Extract =
+ + +
When the town puts out anti-scam warnings to seniors, they usually caution that when something sounds too good to be true, it usually is.

Since this apparent windfall included the town's site being hosted through this provider, it means, probably, that the provider will control the domain. Respectfully, hosting service for a government entity should NOT be privately sponsored and most especially should NOT be privately sponsored without a contract or consideration. It's bad business practice, IMHO.

FYI, it's nonsense to say the FrontPage generates "non-standard" HTML. If you use the server extensions or pre-formatted "themes" you get a lot of garbage, but it's entirely possible (and easy) to design ordinary HTML pages with FrontPage that are indistinguishable from those written in Notepad.

Brian--In answer your other questions:
"How will the staff and the community be retrained to use a new website in two years? How will we all use it effectively?" That will be included in our plan. Hopefully, everything will be so transparent that no training for citizens will be needed.

"Will all the old website links go bad when we create a new site?" I don't think so (that's a staff decision). Part of the new staff web developer's job will be integrating the town's two current websites (www.townofchapelhill.org and townhall.townofchapelhill.org) with the C+ site.

"Is it to late for the Town to accept only some of Civic Plus's services, like html and graphic design, and not others like web hosting?" The town's websites are already hosted offsite since there is no backup generator at town hall. We haven't accepted all of C+'s services. Those we will be using are (incomplete):

1. Navigation & graphics design
2. Content management (with full backup onto town servers)
3. Staff training to use the CMS
4. Email notification system for certain features
5. Consolidation of numerous externally departmental sites
6. A few forms

Features we will not be using:
1. e-commerce (bill paying, permitting, etc.)
+ + +
[Satellite images with object coordinates]

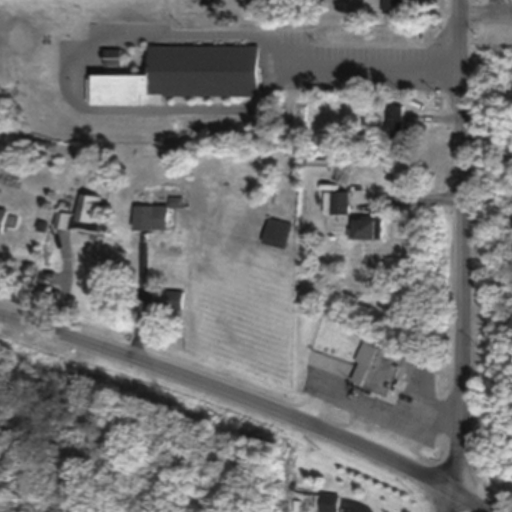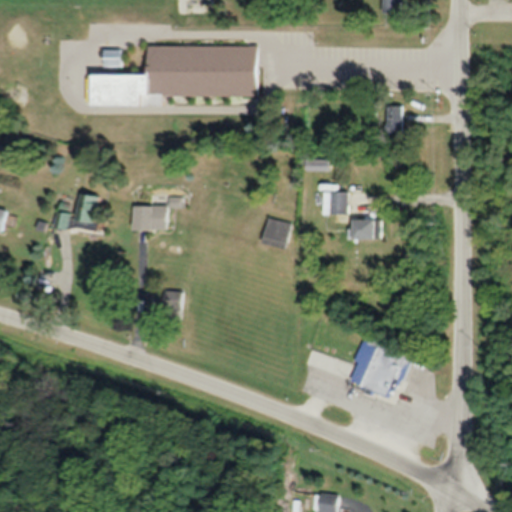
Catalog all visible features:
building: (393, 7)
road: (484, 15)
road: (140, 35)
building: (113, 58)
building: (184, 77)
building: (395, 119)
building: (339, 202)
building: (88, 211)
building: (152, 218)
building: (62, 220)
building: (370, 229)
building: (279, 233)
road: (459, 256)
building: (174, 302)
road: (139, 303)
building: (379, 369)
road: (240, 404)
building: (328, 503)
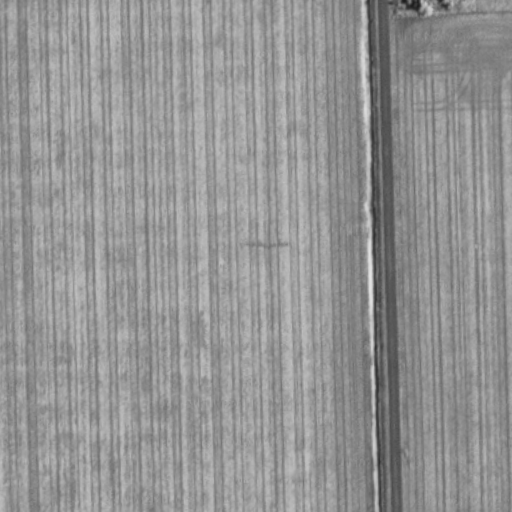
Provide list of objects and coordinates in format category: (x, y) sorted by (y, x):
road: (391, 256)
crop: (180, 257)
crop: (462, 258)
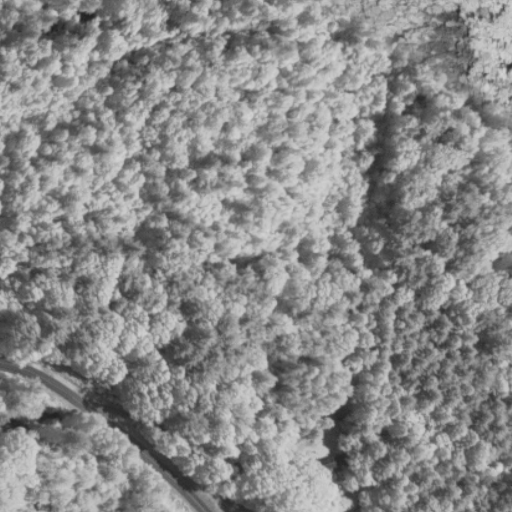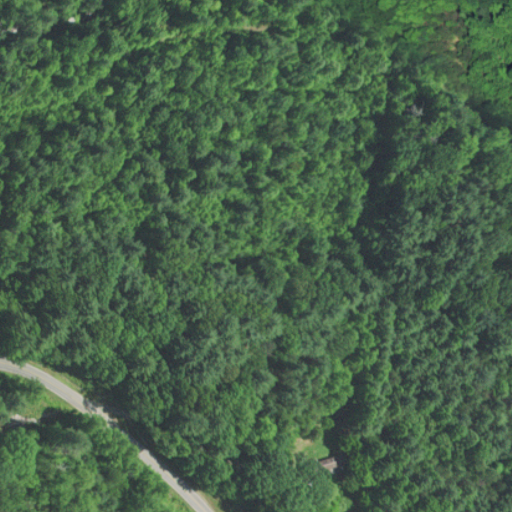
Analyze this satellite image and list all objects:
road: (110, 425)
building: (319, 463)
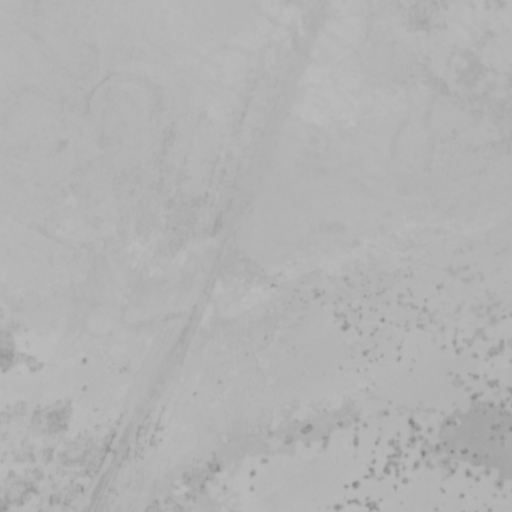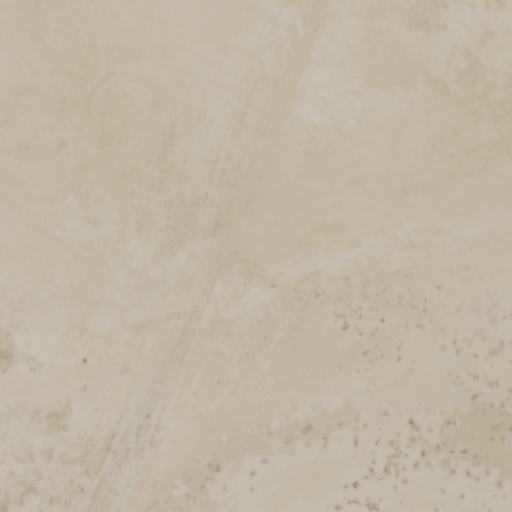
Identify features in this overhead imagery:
+ + +
Required actions =
1. In the town website discussion, why are the town's websites already hosted offsite?
2. Pick up the town website discussion after its final line and continue writing it.

Task results =
1. There is no backup generator at town hall.

2.
2. job applications (would put private info on external servers)

"Wouldn't it be cool if we could talk about this town related stuff on the town website?" The C+ contract doesn't have anything to do with our inability to do this. We are currently limited by staff time to set up forum applications and serve as an ombudsman/moderator. The tone of discourse that frequently takes place on OP would not be acceptable on a town-maintained forum. Moderation would be required.

Too bad the town blew all that money on and hand-wringing meeting about renaming Airport Road. This project would have been a much better use of that cash.

Here's the way to contact the Town staff about your concerns, like maybe the newly missing Minutes search capability.

Terri, I think people are reading the memo and extrapolating, based possibly on their business and technical experience, the "real" cost of the C+ proposal. Jean, Brian, Roy, Debra are reacting to the loss of opportunity costs, the integration costs, etc. Brian's pointed out a number of reasons to enter this agreement cautiously. I don't think their concerns are premature.

Here's C+'s portfolio.

Of note is their copyright

CivicPlus © 1997-2005 All rights reserved.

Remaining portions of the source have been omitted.